I squinted up into the bright lights to see one of them holding a megaphone. I didn’t know Chesterley had an aerials team. For a moment, I thought maybe it was someone from Stoked. Then a giant banner unfurled between the two people and on it in big black letters were the words, Freedom to circus animals!
‘This circus is cruel towards animals,’ yelled a woman’s voice through the megaphone. ‘Freedom to all circus animals! Freedom!’
I wanted to yell out that I wasn’t supporting Chesterley and his rotten circus, I hated him too, and then I thought I recognised the voice. It sounded just like Benny’s mum when she was telling him off! The house lights came up and the goon clowns swung the bottom of the ropes, as if they were trying to shake off the people dressed in black.
‘We’re coming down, stop shaking the rope,’ shouted the woman. ‘We could get hurt.’
The two figures dressed in black abseiled down to the ground. The ballerina goon clowns emerged and grabbed the protestors, ripping off their balaclavas. It was Benny’s mum and dad!
The clown roughly placed Benny’s mum’s arms behind her back as another grabbed Benny’s dad and held him in a headlock.
‘Freedom to animals!’ called out Benny’s mum as one of the clowns dragged her away with Benny’s dad following close behind.
I turned to Caleb in total awe. ‘That’s my best friend Benny’s mum and dad!’
‘Folks,’ said Chesterley, his face red and angry looking. ‘Pay no mind to these animal-rights extremists who don’t know the meaning of fun. They are the anti-fun police. Maybe we should feed them to the lion? Let me hear you cheer if you want me to feed them to the lion.’
Nobody really cheered and everyone looked quite shocked at what had happened.
‘So, let’s get on with the show,’ said Chesterley in an old-fashioned showbusiness voice.
23
It’s my circus war, not yours
At last the show ended but now our mission had been se
riously jeopardised. How were we going to get into the place now? Plus there was the added problem that somewhere in the circus Benny’s parents were being held captive. I needed to let Benny know.
We left the big top, using the crowd for cover. Out of the corner of my eye I spotted a big kid with long black hair pulled back into a ponytail under a cap and carrying a black rucksack. He had a young face and big body. It looked like Benny in disguise, but I was too far away to be entirely sure.

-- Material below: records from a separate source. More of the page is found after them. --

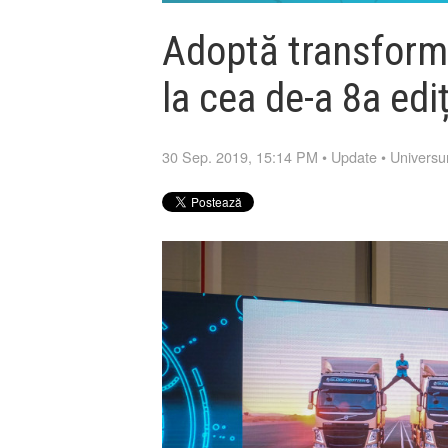
Adoptă transforma
la cea de-a 8a ed
30 Sep. 2019, 15:14 PM
•
Update
•
Universu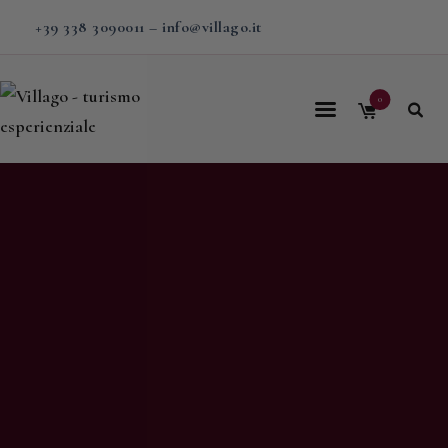
+39 338 3090011
–
info@villago.it
0
Home
Villago
Proposte
Soggiorni
V-BOX
Calendario
Shop
Magazine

‘Quick, Caleb, follow me,’ I said.
I moved through the crowd as fast as I could. When I caught up with the big kid I tapped him lightly on the shoulder and he turned around, his eyes widening.
‘Stunt?’ said Benny, shocked. ‘What the hell are you doing here?’

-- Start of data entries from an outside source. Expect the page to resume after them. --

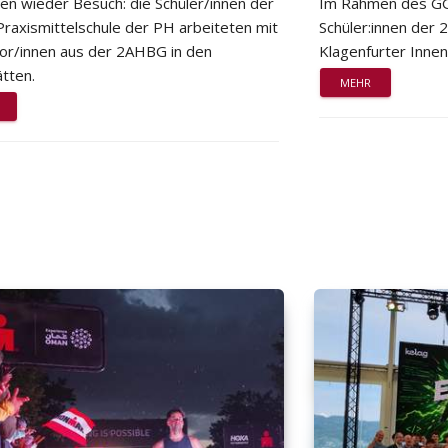
ten wieder Besuch: die Schüler/innen der
Im Rahmen des GG
Praxismittelschule der PH arbeiteten mit
Schüler:innen der
or/innen aus der 2AHBG in den
Klagenfurter Innen
tten.
MEHR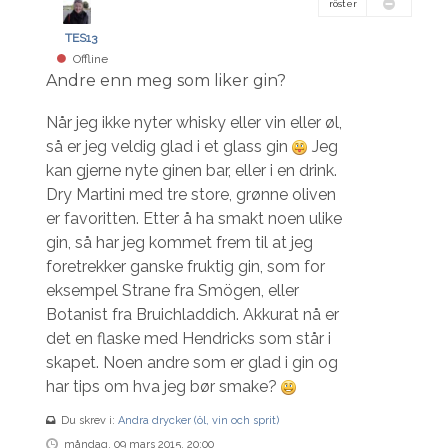
röster
TES13
Offline
Andre enn meg som liker gin?
Når jeg ikke nyter whisky eller vin eller øl,
så er jeg veldig glad i et glass gin
Jeg
kan gjerne nyte ginen bar, eller i en drink.
Dry Martini med tre store, grønne oliven
er favoritten. Etter å ha smakt noen ulike
gin, så har jeg kommet frem til at jeg
foretrekker ganske fruktig gin, som for
eksempel Strane fra Smögen, eller
Botanist fra Bruichladdich. Akkurat nå er
det en flaske med Hendricks som står i
skapet. Noen andre som er glad i gin og
har tips om hva jeg bør smake?
Du skrev i:
Andra drycker (öl, vin och sprit)
måndag, 09 mars 2015, 20:00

‘What the hell are you doing here?’ I replied. ‘And what’s with that ridiculous wig?’
‘It’s my mum’s, it’s a disguise and a good one – it’s real human hair, actually,’ he said, sounding upset that I had called his wig ridiculous. ‘And I’m filming. I’ve just uploaded my parents’ protest onto the internet.’
‘Why the hell didn’t you tell me about the protest?’

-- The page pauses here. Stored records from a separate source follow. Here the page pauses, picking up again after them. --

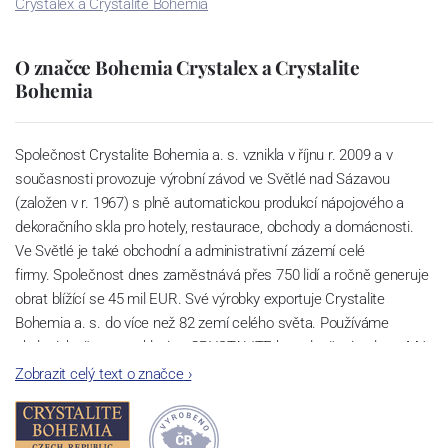
Crystalex a Crystalite Bohemia
O značce Bohemia Crystalex a Crystalite
Bohemia
Společnost Crystalite Bohemia a. s. vznikla v říjnu r. 2009 a v
současnosti provozuje výrobní závod ve Světlé nad Sázavou
(založen v r. 1967) s plně automatickou produkcí nápojového a
dekoračního skla pro hotely, restaurace, obchody a domácnosti.
Ve Světlé je také obchodní a administrativní zázemí celé
firmy. Společnost dnes zaměstnává přes 750 lidí a ročně generuje
obrat blížící se 45 mil EUR. Své výrobky exportuje Crystalite
Bohemia a. s. do více než 82 zemí celého světa. Používáme
ekologicky šetrnou sklovinu CRYSTALITE bez sloučenin olova. Má
perfektní lom světla a vysokou pevnost a životnost díky příměsi
Zobrazit celý text o značce
›
titanu. Lze ji bez hrozby zašednutí mýt v myčkách nádobí a to i při
velkém počtu cyklů.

‘Why would I? I tried to call you for days to let you know what my parents were planning, but you couldn’t even be bothered to ring me back. I thought you’d forgotten I even existed, Stunt,’ said Benny, giving Caleb a mean-looking side eye.
‘Because Benny, B Boy, Benjamin, Benstar . . .’ I said, getting all ruffled because he had a point, so I changed the subject. ‘I can’t believe you and your family would protest without me. This is my circus war, not yours! Tell your mum and dad to go find another enemy to fight.’